Why age banding sucks and T-Bone tells it like it isn’t

I’m one of the signatories to an online petition against age banding books for young readers that reads as follows:

We are writers, illustrators, librarians, teachers, publishers and booksellers. Some of us have a measure of control over what appears on the covers of their books; others have less.
But we are all agreed that the proposal to put an age-guidance figure on books for children is ill-conceived, damaging to the interests of young readers, and highly unlikely, despite the claims made by those publishers promoting the scheme, to make the slightest difference to sales.
We take this step to disavow publicly any connection with such age-guidance figures, and to state our passionately-held conviction that everything about a book should seek to welcome readers in and not keep them out.
Here are some of our reasons:

Each child is unique, and so is each book. Accurate judgments about age suitability are impossible, and approximate ones are worse than useless.
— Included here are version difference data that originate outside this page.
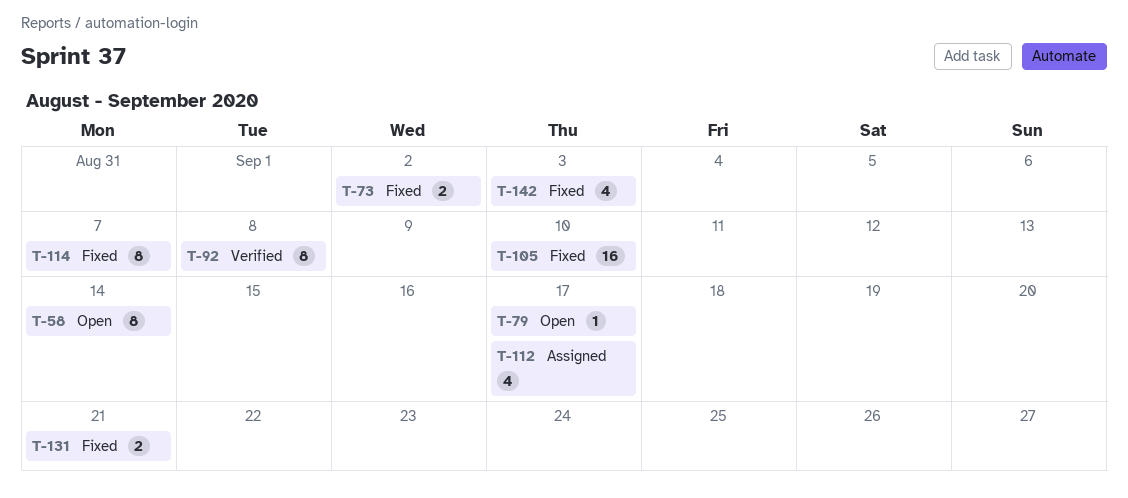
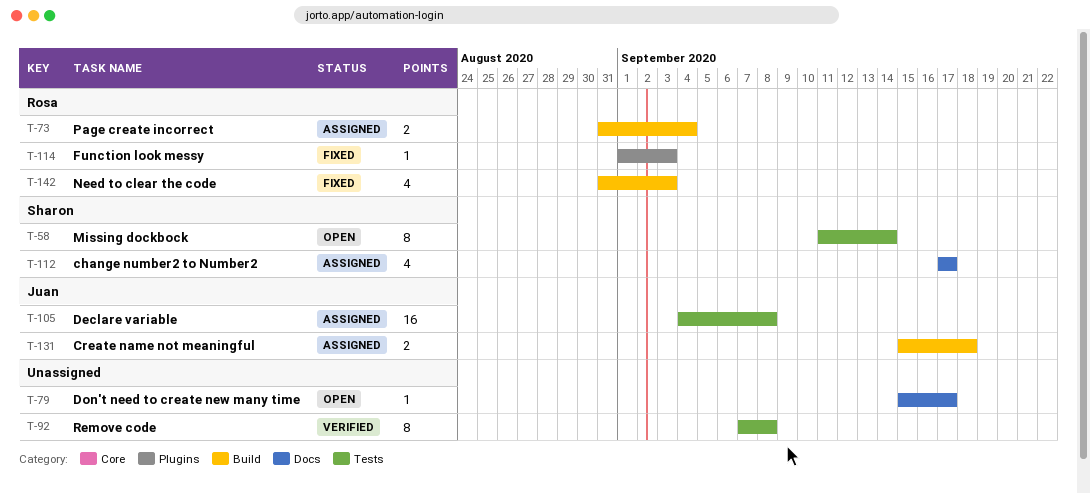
T-73, status: Fixed -> Assigned
T-73, due: Sep 2 -> Sep 4
T-105, status: Fixed -> Assigned
T-105, due: Sep 10 -> Sep 8
T-114, estimate: 8 -> 1
T-114, due: Sep 7 -> Sep 3
T-131, status: Fixed -> Assigned
T-131, due: Sep 21 -> Sep 18

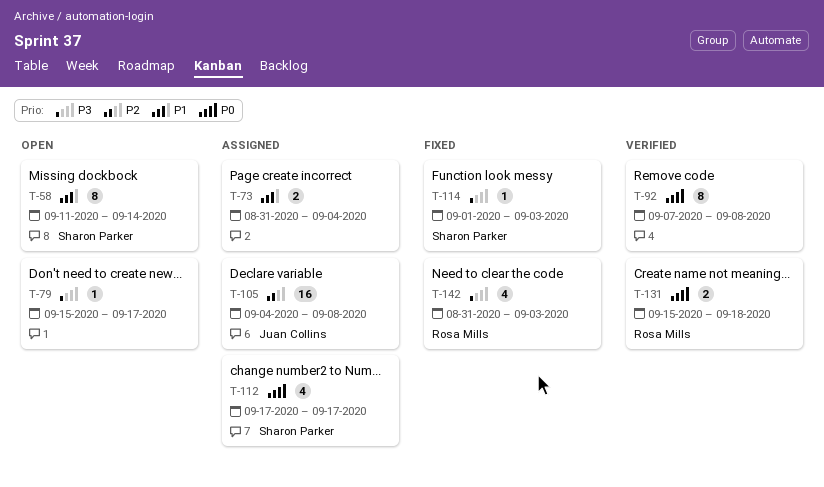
T-73, owner: Rosa Mills -> none
T-114, owner: Rosa Mills -> Sharon Parker
T-131, status: Assigned -> Verified
T-131, owner: Juan Collins -> Rosa Mills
Children easily feel stigmatized, and many will put aside books they might love because of the fear of being called babyish. Other children will feel dismayed that books of their ‘correct’ age-group are too challenging, and will be put off reading even more firmly than before.

Age-banding seeks to help adults choose books for children, and we’re all in favour of that; but it does so by giving them the wrong information. It’s also likely to encourage over-prescriptive or anxious adults to limit a child’s reading in ways that are unnecessary and even damaging.

Everything about a book is already rich with clues about the sort of reader it hopes to find – jacket design, typography, cover copy, prose style, illustrations. These are genuine connections with potential readers, because they appeal to individual preference. An age-guidance figure is a false one, because it implies that all children of that age are the same.
Children are now taught to look closely at book covers for all the information they convey. The hope that they will not notice the age-guidance figure, or think it unimportant, is unfounded.

Writers take great care not to limit their readership unnecessarily. To tell a story as well and inclusively as possible, and then find someone at the door turning readers away, is contrary to everything we value about books, and reading, and literature itself.

You can add your name to the petition and see the full list of signatories here.

As regular readers will know, another thing that exercises me is our increasing reliance on over compressed, low bit-rate digital music, an argument now taken up by the great producer T-Bone Burnett. T-Bone says “It’s stepped down from tape to digital to compressed digital, so people are now listening to a Xerox of a Polaroid of a photograph of a painting.” If you’d like to hear the full interview, it’s available
“>here
as …um… a low bit-rate stream. Oh well.